Arlene Foster speaking to members of the media following a meeting with a delegation of Irish language speakers at Our Lady’s Grammar School in Newry. Photograph: Brian Lawless/PA

Now Tim Farron, the Lib Dem leader, is accusing Jeremy Corbyn of “running scared” after it emerged that Corbyn will not take part in TV election debates if Theresa May is not included. Farron said:

Corbyn is running scared. He is running away from facing his opponents, he is running away from defending his policies, he is running away from leadership.

Corbyn will not take part in TV election debates without May, Labour says

Heather Stewart
Heather Stewart

In the huddle for lobby journalists after the final PMQs of the parliament, Jeremy Corbyn’s spokesman struck an upbeat note about Labour’s prospects. He said the Conservatives’ poll lead will narrow once the campaign gets underway and the public get to hear Labour’s message, “in our own voice”.
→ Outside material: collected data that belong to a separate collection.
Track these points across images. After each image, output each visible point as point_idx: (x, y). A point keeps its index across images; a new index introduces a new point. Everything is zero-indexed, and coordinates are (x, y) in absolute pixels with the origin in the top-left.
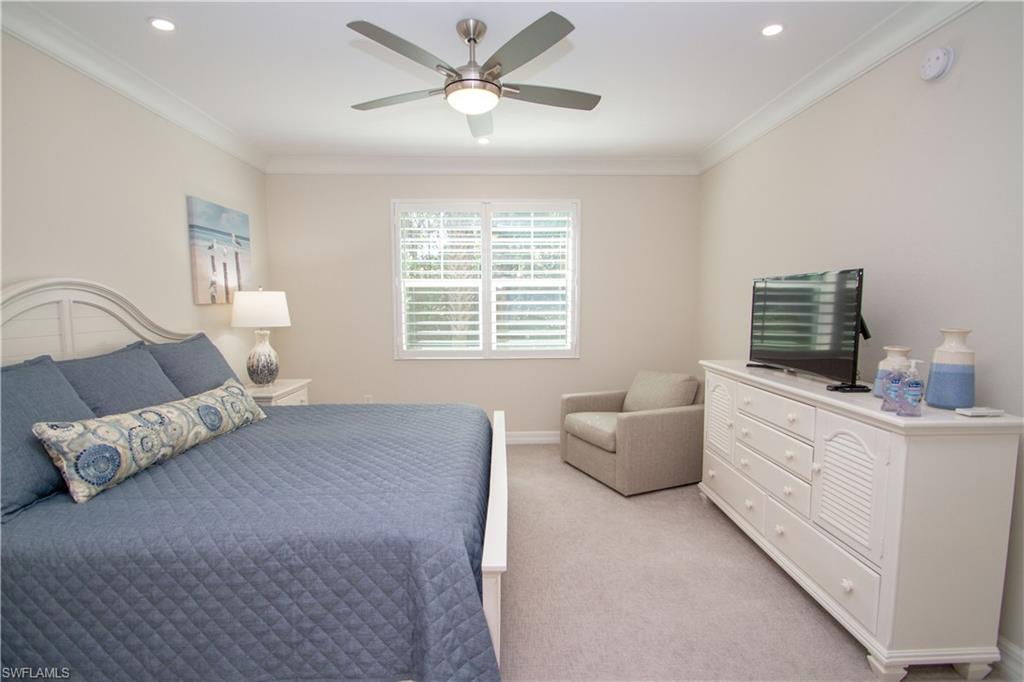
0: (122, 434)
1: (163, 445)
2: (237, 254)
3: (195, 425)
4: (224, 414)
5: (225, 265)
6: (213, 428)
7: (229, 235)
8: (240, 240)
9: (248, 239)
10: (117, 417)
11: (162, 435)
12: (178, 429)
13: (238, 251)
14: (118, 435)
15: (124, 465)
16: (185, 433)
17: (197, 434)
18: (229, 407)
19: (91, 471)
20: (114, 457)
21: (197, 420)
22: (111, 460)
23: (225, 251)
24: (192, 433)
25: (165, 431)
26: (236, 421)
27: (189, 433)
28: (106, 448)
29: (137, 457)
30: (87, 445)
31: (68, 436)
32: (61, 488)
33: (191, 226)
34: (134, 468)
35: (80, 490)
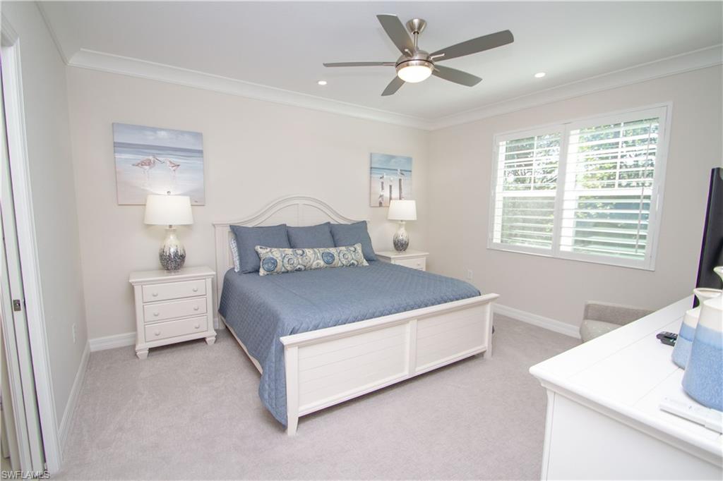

We are confident that we can win this election, and we’re fighting for every seat, and we’re confident that once Labour’s message is clearly heard, and there is a chance for the public to hear policies that many of them won’t have heard before, but which are extremely popular, and we know to be so, that will have cut-through, and Labour support will increase.

He also said recent events had shown that political polling has a “chequered record.”

The politics and the polling is actually quite complex and quite varied across different countries, and I don’t think it’s just a technical issue to do with the polling companies that we’re in; I think it’s to do with the volatile and fluid political situation, with much more fragmentation.

Labour believes the strict rules governing broadcasters during elections will help them to shift the focus to their policies - which internal polling suggests will be well received - rather than seeing everything through the prism of Corbyn’s leadership.

However, the spokesman said Corbyn would not appear in a broadcast debate during the campaign if it didn’t include the prime minister.

There has been some suggestion that Theresa May could be “empty chaired”, if she refuses to participate in a head-to-head debate; but the spokesman said just appearing alongside the other opposition leaders would not help voters to decide whether they want a Labour or Tory government.

The spokesman also dismissed the claim, raised by the prime minister, that the shadow chancellor has in the past supported disbanding MI5, as “recycled fake news”.

This was all dealt with when the allegation first came out, and it’s not the case that John McDonnell signed any such statement. When the story was first run about a year ago it was made clear that it was confusion about another statement; he never signed the statement involving MI5, it was another story entirely. This is recycled fake news.

Asked about pictures circulating at the time in which McDonnell held up the statement in question, the spokesman said: “As he made clear at the time, he thought he was holding something else up.”